「べつに、お礼言われるようなこと、何もしてないし…」
窓から入り込む風が、そよそよと、カーテンを揺らし、ときおり隙間が開いた。その、わずかな隙間から、彼女の存在を感じる。
この薄っぺらい一枚の布の向こうには、三日月さんがいる。
普段一緒にいるときよりも、近くに感じてしまうのはなぜだろう。
「心配してくれたでしょ、私のこと」
ふいに、言葉を紡いだ彼女。
その声に、真っ直ぐカーテンを見つめると。
「向葵くんって、表面上では全然気にしてない。

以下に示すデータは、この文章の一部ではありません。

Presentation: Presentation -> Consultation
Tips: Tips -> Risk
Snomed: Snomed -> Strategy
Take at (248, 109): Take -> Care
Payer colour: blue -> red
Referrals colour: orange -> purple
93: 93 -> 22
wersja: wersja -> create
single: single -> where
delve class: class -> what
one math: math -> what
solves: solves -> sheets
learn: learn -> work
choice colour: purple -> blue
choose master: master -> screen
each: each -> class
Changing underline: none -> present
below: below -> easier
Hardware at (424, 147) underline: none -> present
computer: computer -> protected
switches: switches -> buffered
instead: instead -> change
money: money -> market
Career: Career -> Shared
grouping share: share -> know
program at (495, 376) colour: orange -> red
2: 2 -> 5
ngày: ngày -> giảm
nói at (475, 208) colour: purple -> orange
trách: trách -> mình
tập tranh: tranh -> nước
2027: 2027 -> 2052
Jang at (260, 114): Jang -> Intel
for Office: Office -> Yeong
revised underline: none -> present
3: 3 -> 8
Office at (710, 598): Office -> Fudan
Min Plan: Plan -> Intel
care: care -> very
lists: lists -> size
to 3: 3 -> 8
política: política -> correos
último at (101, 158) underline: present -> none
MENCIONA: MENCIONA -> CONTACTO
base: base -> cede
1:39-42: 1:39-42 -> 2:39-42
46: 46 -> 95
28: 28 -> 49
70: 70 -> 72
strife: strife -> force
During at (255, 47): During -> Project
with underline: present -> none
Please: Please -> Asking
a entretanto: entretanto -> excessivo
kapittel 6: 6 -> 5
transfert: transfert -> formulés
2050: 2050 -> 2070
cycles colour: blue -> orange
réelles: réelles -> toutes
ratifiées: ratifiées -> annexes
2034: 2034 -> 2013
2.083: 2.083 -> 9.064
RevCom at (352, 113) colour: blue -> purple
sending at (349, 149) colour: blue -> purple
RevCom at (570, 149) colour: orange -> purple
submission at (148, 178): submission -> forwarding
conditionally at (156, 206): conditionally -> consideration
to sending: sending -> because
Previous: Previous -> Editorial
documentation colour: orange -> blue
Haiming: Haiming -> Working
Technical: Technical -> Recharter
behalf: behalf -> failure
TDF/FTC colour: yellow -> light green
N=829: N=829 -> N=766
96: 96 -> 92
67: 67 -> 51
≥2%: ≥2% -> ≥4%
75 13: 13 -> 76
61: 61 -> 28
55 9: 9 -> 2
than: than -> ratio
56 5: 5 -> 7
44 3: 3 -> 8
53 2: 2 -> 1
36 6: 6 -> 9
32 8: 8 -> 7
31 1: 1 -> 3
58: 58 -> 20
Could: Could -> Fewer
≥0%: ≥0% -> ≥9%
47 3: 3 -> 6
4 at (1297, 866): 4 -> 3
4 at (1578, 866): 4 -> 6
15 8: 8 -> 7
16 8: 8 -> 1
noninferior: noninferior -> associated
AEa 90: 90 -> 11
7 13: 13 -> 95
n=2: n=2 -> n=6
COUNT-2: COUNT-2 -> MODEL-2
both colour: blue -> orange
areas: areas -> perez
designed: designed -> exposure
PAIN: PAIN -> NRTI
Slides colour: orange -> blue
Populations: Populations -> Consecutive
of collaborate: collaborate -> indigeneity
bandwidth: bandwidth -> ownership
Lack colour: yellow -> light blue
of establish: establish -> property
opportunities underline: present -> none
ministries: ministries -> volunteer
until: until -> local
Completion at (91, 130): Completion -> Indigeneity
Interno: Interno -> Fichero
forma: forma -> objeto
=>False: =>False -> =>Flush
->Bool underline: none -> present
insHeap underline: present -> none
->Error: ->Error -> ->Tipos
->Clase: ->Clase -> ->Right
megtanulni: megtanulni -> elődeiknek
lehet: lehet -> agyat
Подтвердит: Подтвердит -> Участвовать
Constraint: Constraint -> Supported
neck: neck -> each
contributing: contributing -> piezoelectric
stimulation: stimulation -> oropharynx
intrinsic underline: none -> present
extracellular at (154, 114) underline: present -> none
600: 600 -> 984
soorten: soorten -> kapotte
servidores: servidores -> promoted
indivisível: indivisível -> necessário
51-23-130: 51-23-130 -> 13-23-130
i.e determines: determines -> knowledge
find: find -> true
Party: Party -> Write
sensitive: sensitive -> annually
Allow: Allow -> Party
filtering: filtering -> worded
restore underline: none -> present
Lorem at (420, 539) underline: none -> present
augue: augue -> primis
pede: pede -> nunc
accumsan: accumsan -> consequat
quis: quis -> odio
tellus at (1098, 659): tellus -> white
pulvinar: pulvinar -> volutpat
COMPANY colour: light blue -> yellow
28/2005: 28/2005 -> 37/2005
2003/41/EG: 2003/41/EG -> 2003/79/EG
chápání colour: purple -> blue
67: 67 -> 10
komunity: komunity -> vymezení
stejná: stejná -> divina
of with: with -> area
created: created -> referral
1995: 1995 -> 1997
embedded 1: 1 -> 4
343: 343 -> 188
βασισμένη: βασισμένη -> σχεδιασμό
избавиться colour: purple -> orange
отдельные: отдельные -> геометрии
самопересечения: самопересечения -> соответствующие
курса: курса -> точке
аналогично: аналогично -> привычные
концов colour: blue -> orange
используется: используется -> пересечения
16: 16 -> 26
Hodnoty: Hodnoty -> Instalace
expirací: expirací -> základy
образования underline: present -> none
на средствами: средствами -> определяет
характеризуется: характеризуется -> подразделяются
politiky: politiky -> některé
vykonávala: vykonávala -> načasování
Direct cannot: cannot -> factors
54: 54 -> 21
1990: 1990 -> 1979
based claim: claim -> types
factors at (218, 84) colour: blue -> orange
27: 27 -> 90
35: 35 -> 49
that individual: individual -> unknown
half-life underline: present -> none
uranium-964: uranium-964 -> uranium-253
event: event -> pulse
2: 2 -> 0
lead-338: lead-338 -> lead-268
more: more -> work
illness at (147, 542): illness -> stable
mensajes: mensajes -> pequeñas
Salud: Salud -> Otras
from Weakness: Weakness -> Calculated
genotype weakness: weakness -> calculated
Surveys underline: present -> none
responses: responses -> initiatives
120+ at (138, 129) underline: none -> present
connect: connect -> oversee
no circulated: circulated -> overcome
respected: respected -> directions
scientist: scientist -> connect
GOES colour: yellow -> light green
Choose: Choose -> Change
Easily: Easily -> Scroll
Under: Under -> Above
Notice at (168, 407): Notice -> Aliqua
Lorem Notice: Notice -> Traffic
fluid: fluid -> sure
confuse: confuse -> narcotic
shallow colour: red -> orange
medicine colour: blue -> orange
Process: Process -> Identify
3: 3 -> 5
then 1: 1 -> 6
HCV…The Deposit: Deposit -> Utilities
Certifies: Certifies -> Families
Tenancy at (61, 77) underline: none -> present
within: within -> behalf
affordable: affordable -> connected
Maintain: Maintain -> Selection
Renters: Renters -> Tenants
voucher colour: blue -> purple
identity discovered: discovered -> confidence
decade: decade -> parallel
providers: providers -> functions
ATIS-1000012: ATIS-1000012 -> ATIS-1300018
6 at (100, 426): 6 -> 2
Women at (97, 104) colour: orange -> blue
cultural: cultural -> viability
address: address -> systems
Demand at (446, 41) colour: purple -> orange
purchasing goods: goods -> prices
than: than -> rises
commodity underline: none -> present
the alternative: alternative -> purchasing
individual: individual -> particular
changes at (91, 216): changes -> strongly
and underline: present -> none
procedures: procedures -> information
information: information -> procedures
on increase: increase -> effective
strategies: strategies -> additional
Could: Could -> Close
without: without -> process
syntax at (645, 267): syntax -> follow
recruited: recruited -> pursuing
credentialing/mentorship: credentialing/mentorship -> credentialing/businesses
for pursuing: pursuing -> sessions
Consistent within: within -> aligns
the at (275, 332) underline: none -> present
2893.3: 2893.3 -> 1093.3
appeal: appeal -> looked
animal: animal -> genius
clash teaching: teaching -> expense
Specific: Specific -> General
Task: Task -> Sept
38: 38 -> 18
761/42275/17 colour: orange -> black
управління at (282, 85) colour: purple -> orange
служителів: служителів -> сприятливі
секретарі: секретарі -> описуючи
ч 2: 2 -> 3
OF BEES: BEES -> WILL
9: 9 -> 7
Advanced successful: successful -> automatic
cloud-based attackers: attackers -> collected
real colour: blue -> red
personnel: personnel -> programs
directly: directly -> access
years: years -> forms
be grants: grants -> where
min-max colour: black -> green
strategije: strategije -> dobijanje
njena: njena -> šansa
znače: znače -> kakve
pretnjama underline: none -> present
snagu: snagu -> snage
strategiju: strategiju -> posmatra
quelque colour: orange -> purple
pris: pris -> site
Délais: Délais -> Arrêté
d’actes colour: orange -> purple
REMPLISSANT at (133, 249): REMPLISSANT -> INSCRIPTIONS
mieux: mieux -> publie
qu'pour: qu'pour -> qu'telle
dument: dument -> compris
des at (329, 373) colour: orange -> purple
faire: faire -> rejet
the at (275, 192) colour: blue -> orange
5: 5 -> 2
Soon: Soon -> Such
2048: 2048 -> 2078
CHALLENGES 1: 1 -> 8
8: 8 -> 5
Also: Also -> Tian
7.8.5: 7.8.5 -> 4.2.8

淡白な人みたいな態度とってるけど、ほんとは全然そんなことなくって人に対してすごく優しいよね。例えるなら、自分のテリトリーに招き入れた相手にはとことん親切になる、みたいな感じかな」
弾丸のように紡がれる言葉に、え、と困惑しながらも、自分のことを理解されているようで恥ずかしくなる。
「なんだよ、テリトリーって。僕はべつにそんなつもりないし…」
「そう? あ、でもさ、最初私と話したときは毛を逆立てて威嚇してるみたいだったよ」
「…はぁ? なんだよそれっ」
毛を逆立てて威嚇してるみたい?
そんな動物じゃないんだから、僕はそんなことしない。